**Exercise brief**
Answer these questions from the text on smart quotes, one line each, numbered to match:
1. What name does the text give for directional double-chevron quotes?
2. Inside which tags does WordPress tend to apply its educating quotes function?
3. In which two situations does the text say smart quotes should be used?

**Page excerpt**
With that in mind, smart quotes present a number of problems in electronic media:

  1. Certain character sets don’t support smart quotes at all — a real problem for ASCII compatibility across platforms.
  2. Certain character sets use different encodings for smart quotes, so that even if the platforms’ character sets support smart quotes, quotes may not show up properly across platforms.
  3. Educating quotes functions sometimes make errors — though this is a problem of diminishing frequency in common usage.
  4. Educating quotes functions are usually misapplied to code segments. WordPress, in fact, tends to apply its educating quotes function even to text inside <code></code> tags.
  5. It is pretty much impossible to create text search technology that automatically determines which way you want a quote to curve in (almost) all cases, so that text search capabilities are often broken in text with smart quotes in it. Try using the Ctrl-F text search in Firefox on a typical WordPress Weblog that uses smart quotes to find something with an apostrophe in it some time.
  6. Different languages actually use different types of directional quotes — not all use English-style curved quotes. For instance, some languages use smart quotes with the right-side double quote down at the comma level rather than up at the apostrophe level. Others use directional double-chevron quotes (guillemets). Basically everybody recognizes straight quotes, though, because of the de facto standard set by early computer use.
  7. Keyboard layouts assume straight quotes in many languages.
  8. Copying and pasting text from one electronic textual medium to another can often result in broken quote characters when smart quotes are used.
  9. As pointed out in a comment by medullaoblongata below, copy/paste problems with smart quotes can combine with code quote character issues to produce greater problems, as users who are not clearly aware of the problem can then end up entering smart quotes into an SQL database management client and causing errors. Beware of advocating for automatic translation of directional quotes to straight quotes, or other such hackery, with SQL database management clients, however — as this can serve to make input validation more tricky, and thus increase the likelihood of unintended SQL injection vulnerabilities.

If you’re using a keyboard layout with directional quotes of some sort, and you know for a fact that your intended readership will always enjoy full support for the kind of directional quotes you’re using, this obviously doesn’t apply to you. The point here is that the use of educational quote functions for electronic media — i.e., smart quotes — is harmful. It interferes with compatibility, portability, and readability, as well as correctness in many cases (e.g., code examples).

Only in closed circuit communications where full support for directional quotes is known, or where the generated text will be circulated in print form, should smart quotes be used. On the Internet, however, and in documents otherwise intended to be distributed publicly or to people whose computing environment is unknown (such as the Web or sending English-language Word documents not intended for print to a group of people on different platforms), smart quotes should be considered harmful.

I’m personally sick and tired of text searches failing because I don’t have a curved apostrophe symbol on my QWERTY keyboard. Stop it.

**Record set**
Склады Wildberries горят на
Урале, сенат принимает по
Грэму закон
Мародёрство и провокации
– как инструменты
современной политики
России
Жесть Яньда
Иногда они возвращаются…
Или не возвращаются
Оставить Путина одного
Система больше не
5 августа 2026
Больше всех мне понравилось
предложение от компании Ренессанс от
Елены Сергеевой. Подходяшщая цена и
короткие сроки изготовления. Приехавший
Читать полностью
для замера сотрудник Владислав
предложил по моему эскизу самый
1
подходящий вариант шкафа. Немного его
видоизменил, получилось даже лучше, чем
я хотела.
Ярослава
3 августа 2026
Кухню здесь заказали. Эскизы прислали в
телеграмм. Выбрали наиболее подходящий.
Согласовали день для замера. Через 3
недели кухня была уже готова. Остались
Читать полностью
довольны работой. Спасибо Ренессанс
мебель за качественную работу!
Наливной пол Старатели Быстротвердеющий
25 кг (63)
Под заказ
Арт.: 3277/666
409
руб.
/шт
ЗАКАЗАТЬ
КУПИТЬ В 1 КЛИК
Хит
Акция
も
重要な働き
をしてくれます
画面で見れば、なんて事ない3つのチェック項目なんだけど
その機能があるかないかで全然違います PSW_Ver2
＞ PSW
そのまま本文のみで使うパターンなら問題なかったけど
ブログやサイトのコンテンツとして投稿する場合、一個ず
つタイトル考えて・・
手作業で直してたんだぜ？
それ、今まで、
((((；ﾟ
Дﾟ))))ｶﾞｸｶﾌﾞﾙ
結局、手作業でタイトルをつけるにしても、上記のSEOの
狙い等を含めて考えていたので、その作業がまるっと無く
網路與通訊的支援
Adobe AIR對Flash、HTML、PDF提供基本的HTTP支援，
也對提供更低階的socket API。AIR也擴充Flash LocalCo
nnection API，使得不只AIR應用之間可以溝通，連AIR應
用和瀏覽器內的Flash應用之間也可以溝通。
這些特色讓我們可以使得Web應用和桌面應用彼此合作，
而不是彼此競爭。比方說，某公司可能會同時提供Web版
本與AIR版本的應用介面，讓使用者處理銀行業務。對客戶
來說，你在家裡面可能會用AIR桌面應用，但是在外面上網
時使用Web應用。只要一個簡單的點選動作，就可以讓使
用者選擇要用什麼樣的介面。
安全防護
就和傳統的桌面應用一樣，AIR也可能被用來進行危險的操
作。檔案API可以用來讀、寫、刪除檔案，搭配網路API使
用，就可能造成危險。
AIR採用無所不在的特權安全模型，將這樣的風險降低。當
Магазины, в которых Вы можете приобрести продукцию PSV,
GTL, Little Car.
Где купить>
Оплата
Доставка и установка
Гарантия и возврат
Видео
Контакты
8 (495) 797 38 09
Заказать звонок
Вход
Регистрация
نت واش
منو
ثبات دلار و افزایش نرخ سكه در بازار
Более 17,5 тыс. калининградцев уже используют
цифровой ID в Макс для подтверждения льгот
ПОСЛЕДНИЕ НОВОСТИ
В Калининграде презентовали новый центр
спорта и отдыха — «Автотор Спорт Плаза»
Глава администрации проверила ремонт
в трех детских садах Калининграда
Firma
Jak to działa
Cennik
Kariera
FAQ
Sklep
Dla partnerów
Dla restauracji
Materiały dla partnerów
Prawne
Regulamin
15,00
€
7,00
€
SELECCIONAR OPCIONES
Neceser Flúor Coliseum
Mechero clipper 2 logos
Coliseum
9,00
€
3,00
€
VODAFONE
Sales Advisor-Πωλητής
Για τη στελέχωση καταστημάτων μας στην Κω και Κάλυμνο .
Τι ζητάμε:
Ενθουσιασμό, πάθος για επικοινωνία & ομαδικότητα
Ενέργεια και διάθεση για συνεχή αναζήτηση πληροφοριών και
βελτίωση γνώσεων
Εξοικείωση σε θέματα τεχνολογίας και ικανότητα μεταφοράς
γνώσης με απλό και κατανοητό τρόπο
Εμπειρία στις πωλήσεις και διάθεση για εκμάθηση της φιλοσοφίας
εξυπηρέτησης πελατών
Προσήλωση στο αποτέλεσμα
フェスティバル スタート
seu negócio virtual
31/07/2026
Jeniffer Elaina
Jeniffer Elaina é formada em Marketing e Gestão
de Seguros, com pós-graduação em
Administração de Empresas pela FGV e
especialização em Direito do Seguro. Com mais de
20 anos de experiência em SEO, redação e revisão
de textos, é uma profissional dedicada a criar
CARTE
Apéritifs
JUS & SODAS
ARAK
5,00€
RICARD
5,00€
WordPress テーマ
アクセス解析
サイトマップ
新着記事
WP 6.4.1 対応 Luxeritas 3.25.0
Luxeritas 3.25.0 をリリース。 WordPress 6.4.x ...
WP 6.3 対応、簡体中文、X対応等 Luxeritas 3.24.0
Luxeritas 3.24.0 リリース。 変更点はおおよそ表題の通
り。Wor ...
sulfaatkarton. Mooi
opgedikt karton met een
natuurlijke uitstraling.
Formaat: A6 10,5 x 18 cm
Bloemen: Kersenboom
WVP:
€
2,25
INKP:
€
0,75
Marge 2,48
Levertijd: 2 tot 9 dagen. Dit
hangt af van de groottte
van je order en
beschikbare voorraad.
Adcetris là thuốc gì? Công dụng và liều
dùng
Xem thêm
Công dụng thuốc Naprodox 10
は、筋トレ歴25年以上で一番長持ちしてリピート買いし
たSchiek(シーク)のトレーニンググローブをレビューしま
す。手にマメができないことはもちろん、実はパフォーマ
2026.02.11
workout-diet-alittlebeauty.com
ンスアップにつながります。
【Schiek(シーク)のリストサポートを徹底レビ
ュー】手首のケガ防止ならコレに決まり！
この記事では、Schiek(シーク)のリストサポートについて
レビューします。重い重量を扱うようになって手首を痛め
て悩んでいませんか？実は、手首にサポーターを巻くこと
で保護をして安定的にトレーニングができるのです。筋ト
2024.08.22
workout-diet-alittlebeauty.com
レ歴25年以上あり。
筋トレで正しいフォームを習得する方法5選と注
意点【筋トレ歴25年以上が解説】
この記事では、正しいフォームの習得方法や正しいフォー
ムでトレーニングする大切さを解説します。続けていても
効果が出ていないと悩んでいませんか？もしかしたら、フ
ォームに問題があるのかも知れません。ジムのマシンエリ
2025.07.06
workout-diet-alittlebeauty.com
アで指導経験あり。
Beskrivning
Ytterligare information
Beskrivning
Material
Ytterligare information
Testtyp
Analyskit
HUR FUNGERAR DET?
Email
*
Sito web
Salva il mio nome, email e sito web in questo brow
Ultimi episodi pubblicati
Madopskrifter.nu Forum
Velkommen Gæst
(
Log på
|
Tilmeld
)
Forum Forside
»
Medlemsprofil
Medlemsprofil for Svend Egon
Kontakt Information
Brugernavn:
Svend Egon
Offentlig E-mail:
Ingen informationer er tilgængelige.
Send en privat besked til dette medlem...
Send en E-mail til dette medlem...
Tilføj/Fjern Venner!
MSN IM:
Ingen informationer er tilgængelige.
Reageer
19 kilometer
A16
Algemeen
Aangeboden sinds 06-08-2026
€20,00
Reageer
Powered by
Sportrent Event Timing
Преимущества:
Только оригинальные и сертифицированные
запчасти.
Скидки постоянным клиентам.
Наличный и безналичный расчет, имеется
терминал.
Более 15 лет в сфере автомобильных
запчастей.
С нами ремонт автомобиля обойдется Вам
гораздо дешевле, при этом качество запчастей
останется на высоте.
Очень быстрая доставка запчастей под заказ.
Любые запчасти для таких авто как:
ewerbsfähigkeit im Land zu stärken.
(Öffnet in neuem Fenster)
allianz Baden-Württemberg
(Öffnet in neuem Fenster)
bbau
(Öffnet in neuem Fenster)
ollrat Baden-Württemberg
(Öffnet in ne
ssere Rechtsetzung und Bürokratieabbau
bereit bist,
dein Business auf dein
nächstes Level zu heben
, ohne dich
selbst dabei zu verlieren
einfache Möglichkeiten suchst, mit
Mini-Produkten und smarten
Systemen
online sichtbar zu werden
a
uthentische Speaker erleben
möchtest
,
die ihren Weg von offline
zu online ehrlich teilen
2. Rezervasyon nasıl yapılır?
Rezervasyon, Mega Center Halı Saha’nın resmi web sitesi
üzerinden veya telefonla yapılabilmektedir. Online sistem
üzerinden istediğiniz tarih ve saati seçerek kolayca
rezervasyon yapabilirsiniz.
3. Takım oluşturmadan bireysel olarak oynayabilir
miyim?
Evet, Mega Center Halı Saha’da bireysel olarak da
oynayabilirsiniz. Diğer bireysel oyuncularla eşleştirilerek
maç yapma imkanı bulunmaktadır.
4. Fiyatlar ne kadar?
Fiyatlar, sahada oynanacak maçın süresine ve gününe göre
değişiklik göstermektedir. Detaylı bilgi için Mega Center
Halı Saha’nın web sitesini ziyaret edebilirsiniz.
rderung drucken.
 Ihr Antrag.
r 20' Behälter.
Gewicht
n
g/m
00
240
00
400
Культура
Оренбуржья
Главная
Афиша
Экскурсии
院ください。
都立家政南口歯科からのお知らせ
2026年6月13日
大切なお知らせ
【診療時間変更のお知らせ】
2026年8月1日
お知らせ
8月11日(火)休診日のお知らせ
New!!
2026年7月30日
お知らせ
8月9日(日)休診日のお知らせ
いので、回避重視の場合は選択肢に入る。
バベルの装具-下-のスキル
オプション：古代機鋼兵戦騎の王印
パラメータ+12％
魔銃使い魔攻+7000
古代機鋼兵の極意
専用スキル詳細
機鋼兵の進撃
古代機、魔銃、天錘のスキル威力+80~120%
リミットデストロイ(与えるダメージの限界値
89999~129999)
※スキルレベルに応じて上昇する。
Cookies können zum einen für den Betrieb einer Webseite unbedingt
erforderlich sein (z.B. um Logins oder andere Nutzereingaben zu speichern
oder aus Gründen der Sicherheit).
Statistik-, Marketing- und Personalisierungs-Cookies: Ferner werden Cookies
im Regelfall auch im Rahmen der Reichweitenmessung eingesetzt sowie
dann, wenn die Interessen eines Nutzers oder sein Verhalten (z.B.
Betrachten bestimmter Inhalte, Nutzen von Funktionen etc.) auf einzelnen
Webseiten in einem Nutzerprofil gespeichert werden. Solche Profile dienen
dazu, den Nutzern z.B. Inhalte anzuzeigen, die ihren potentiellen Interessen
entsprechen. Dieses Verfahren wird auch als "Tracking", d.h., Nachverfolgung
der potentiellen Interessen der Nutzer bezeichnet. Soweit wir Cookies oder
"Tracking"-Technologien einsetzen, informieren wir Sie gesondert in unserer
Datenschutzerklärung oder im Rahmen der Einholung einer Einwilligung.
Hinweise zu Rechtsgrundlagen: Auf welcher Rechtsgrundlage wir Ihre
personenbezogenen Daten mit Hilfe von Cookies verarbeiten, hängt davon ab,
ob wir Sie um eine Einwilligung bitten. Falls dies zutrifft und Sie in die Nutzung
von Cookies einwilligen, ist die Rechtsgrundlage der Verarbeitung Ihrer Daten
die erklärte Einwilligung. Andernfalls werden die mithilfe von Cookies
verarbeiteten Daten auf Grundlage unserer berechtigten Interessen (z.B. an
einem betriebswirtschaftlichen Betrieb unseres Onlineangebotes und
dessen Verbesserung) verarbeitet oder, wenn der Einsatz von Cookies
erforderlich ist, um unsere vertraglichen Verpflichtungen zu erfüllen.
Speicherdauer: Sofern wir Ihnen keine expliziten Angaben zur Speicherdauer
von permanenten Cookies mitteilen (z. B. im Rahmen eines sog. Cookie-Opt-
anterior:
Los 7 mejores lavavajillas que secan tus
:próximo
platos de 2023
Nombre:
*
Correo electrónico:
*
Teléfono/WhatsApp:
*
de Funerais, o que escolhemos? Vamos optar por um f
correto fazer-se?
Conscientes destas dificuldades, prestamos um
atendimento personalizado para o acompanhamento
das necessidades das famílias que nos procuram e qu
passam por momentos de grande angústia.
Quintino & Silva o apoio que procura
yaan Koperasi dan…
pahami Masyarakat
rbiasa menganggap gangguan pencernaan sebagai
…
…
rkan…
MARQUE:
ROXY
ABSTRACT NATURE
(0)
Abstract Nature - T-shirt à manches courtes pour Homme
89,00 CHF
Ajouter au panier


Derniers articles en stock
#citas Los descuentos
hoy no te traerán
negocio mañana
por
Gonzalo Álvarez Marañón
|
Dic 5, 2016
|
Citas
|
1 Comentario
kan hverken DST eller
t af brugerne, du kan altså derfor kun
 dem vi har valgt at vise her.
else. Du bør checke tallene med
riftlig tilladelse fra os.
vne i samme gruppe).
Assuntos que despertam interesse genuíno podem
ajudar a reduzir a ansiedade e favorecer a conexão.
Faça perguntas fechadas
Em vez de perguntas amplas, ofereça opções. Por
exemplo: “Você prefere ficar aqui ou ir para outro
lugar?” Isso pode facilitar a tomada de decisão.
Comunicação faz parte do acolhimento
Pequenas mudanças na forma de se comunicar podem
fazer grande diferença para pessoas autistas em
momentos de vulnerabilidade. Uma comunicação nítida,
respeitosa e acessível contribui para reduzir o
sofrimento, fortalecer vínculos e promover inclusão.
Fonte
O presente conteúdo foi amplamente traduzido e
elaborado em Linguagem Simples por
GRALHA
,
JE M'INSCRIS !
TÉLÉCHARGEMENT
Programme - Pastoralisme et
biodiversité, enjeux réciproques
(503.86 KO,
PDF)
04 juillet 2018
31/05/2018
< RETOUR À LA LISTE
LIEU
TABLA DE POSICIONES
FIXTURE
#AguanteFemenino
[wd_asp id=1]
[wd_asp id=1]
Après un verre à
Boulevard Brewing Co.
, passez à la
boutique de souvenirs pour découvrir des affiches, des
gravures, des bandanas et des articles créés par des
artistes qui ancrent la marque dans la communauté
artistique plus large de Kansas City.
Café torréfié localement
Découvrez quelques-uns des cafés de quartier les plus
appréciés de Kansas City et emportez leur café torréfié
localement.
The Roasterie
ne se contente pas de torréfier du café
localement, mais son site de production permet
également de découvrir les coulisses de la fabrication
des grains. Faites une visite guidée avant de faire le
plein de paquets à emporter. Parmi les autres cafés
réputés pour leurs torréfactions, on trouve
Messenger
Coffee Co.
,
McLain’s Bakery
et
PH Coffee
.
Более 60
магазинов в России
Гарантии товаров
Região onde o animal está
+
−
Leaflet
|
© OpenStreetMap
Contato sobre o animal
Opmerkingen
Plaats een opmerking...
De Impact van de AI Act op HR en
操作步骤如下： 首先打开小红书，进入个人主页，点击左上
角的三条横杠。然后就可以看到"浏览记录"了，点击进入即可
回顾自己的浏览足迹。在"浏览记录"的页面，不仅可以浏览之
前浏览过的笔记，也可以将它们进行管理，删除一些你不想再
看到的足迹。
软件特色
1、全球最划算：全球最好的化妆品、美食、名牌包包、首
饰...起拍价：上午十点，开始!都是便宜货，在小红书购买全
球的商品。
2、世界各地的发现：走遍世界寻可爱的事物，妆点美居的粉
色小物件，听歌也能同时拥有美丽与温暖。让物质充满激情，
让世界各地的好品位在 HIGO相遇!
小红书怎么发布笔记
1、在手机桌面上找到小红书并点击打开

**Exercise solution**
1. Guillemets.
2. <code></code> tags.
3. In closed circuit communications where full support for directional quotes is known, or where the generated text will be circulated in print form.